Dennoch erweist sich die Lektüre als anregend. In partieller Abgrenzung zu Todd und auch Gallagher kommt Seibert zu dem Ergebnis, dass sich die Identität der Protestant community Nordirlands gerade über den Wunsch nach einer Aufrechterhaltung der Union mit Großbritannien herausgebildet hat, da eine zu weitläufige kulturelle und nationale Anlehnung an die irische Identität einer Vereinigung mit dem Süden Vorschub geleistet hätte. Eine wichtige Rolle spielte (und spielt) der Protestantismus, der mit Freiheit und Demokratie assoziiert und zum Bollwerk gegen einen dogmatisch-fundamentalistischen Katholizismus stilisiert wurde (und nach wie vor wird). Damit liefert die Religion den zentralen Baustein zur Identitätsstiftung nordirischer Protestanten und gleichzeitig das entscheidende Abgrenzungsmerkmal gegenüber dem katholischen Süden. Dieser Gegensatz schafft weit über das Religiöse hinaus soziale, kulturelle und vor allem politische Sinngehalte. Die "Ethnisierung der Religion" überdeckt interne theologische Differenzen und wirkt somit in einer Weise identitätsstiftend, die weit über den Bereich der Kirche und des Religiösen hinausreicht. Entsprechend verschwimmen im nationalen Selbstverständnis und Geschichtsbild nordirischer Protestanten religiöse und ethnisch-nationale Aspekte. Und gerade darin erkennt Seibert die Spezifizität einer nordirischen Identitätskonstruktion, nämlich zum einen die Besonderheit der eigenen Gemeinschaft herauszustellen und diese gleichzeitig als britisch und Teil des Königreichs zu imaginieren. Zwar kann mit Blick auf die Protestant community Nordirlands noch nicht von einer erfolgreich abgeschlossenen Nationskonstruktion gesprochen werden, zahlreiche Indikatoren, die in eine solche Richtung weisen, sind laut Seibert jedoch erkennbar. So nimmt die Zugehörigkeit zur Protestant community im Prozess nationaler Identitätsstiftung eine klar dominierende Position gegenüber anderen, zum Teil überlagernden Identitäten ein.

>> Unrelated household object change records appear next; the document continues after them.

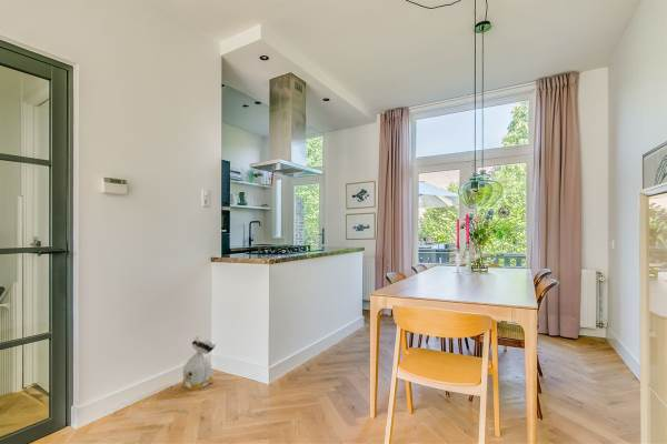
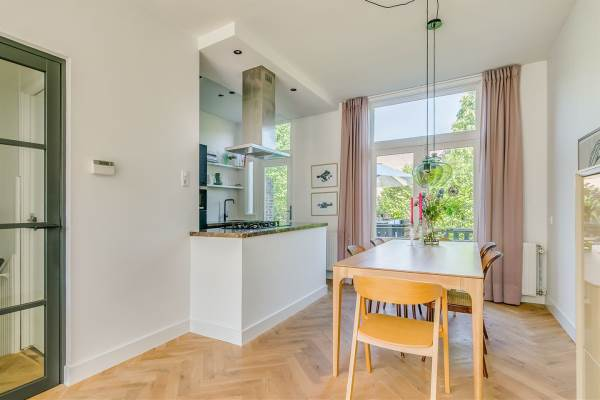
- bag [180,334,218,392]
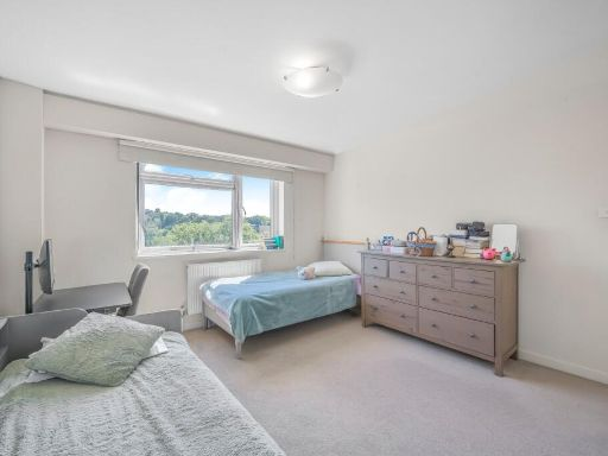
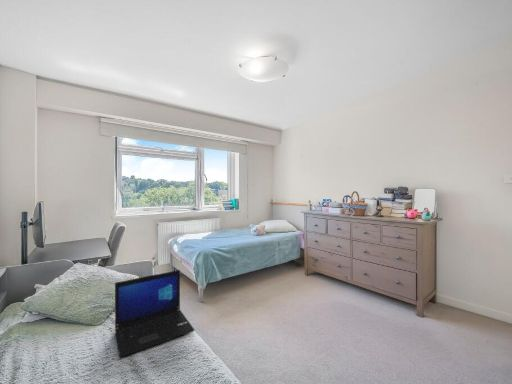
+ laptop [114,269,195,359]
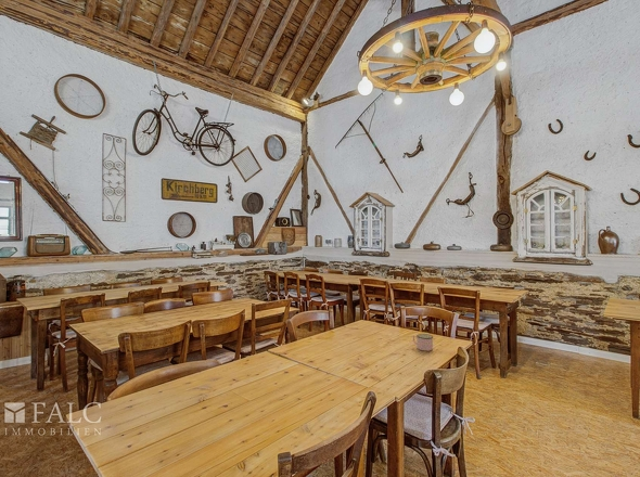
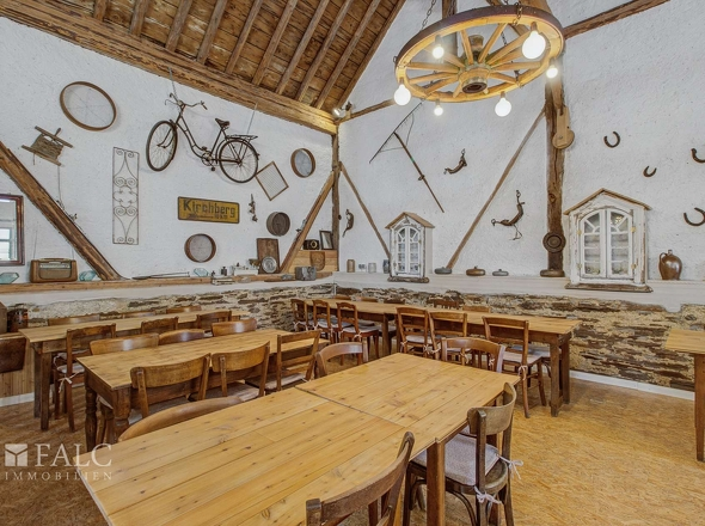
- mug [412,333,434,352]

Dass den nordirischen Protestanten ein erfolgreicher Abschluss ihrer Nationsbildung dennoch nicht gelungen ist, sieht Seibert vor allem im problematischen Verhältnis zu Großbritannien begründet. Denn sowohl in der irischen wie auch britischen Außenwahrnehmung handelt es sich bei den Nordiren eben in erster Linie um Iren, und nicht um Vertreter einer eigenständigen nordirischen Nation.

Vor allem im letzten, analytischen Teil seiner Studie kann Seibert überzeugen, was den Leser für einige Längen in der ersten Buchhälfte entschädigt. Zwar liefert der Band kein neues Quellenmaterial, und auch viele der Schlussfolgerungen liefern nicht wirklich Neues, dem Autor ist es aber dennoch gelungen, einen dichten und durchaus lesbaren Band über die Konstruktion von Selbstverständnis und nationaler Identität in der Protestant community Nordirlands zu schreiben, in dem die Probleme, die diesen Prozess begleiten, dem Leser klar und einleuchtend vor Augen geführt werden.

Anmerkungen:
1 Miller, David W., Queen’s Rebels. Ulster Loyalism in Historical Perspective, Dublin 1978.
2 Todd, Jennifer, Two Traditions in Unionist Political Culture, in: Irish Political Studies 2 (1987), S. 1-26.
3 Gallagher, Michael, How many nations are there in Ireland?, in: Ethnic and Racial Studies 18 (1995), 4, S. 715-739.